Setup is easy enough. Simply press the button once to turn it on and then quickly press it twice. When the star flashes blue, Bluetooth mode is on. After you pair it with your device (BoomBotix's instructions read that the device will show up as "BT-A2DP," but it showed up on my handset as simply "Bombot2"), you can begin playing music.
The sound quality on the BB2 is perfectly adequate. At max volume, the device can easily fill a large room with music. At midvolume, sound is rich and full of depth. There was no extraneous buzzing or tinniness. The bass isn't robust, and if you have an iPhone or iPod, it helps to choose "bass reducer" in the sound equalizer settings.
Boombotix reports that the speaker's range is about 30 feet with no walls in between. When I tested it out, signal got noticeably weak about 35 feet out. Audio clipped in and out and if I turned my back to the BB2, the music would stop altogether. Within the 30 feet range, however, music played consistently and reliably, even with my back to the device.
On Bluetooth, the BB2 has a reported continual play time of 6 to 8 hours, depending on volume. With a headphone connection, its battery time bumps up to 8 to 12 hours, and it takes about 1.5 hours to regain a full charge.

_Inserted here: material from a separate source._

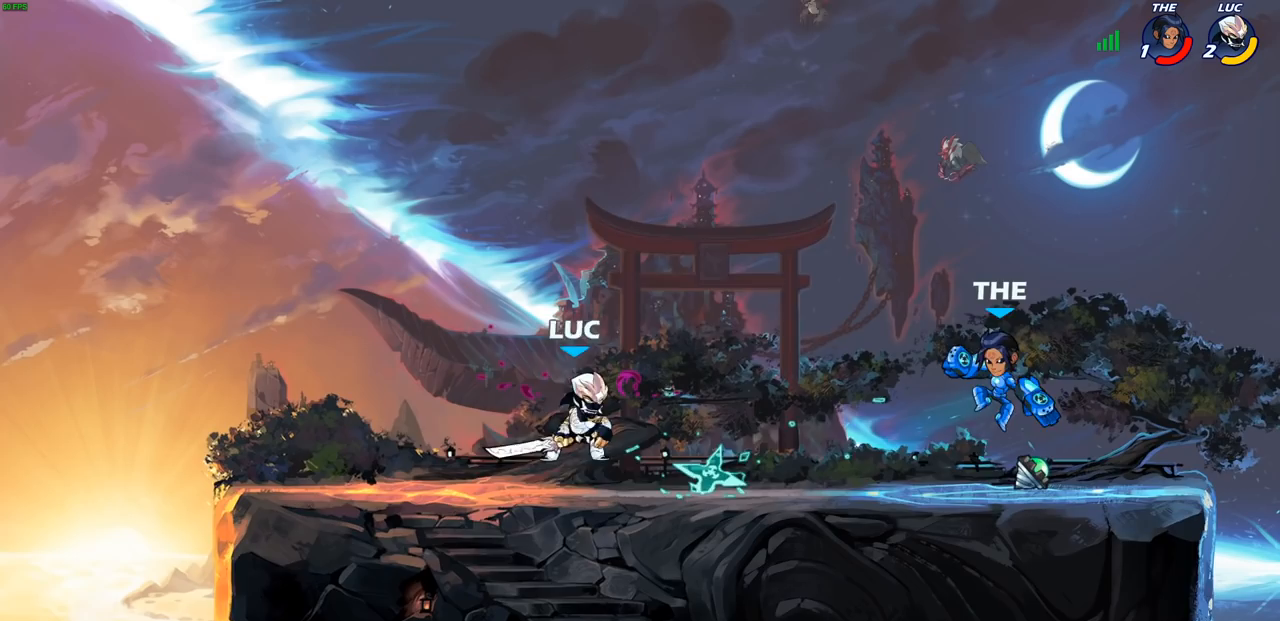
{"buttons": [], "left_stick": "right", "right_stick": "center", "events": [[150, "left_stick", "up-left"], [417, "left_stick", "up-right"], [467, "left_stick", "right"]]}
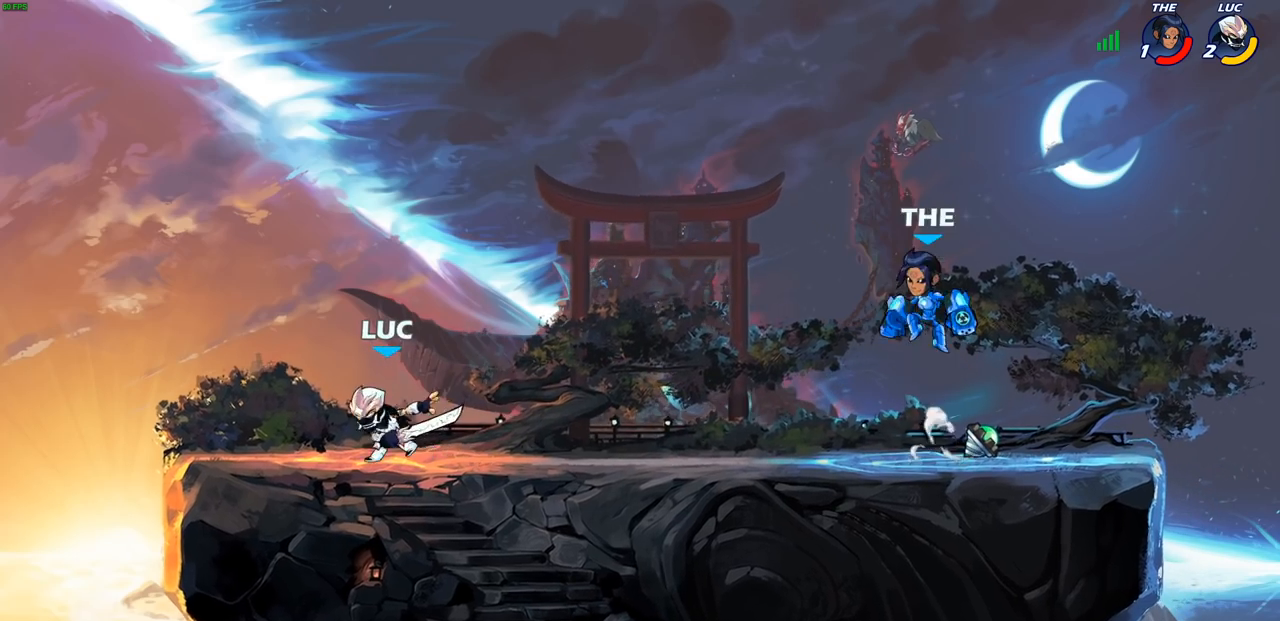
{"buttons": [], "left_stick": "right", "right_stick": "center", "events": [[283, "R2", "down"], [317, "CROSS", "down"], [367, "SQUARE", "down"], [433, "R2", "up"], [467, "CROSS", "up"], [483, "SQUARE", "up"]]}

Though it's sure to catch a lot of attention at any small get-together, if you're an audiophile who prioritizes sound quality, the Boombot2 is not for you. However, if you're looking for a neat gift for a teenage relative, the BB2 isn't a bad choice. Its fun design is geared toward a younger audience of people with active lifestyles, and if your gift target appreciates quirky aesthetics, this should be right up his or her alley.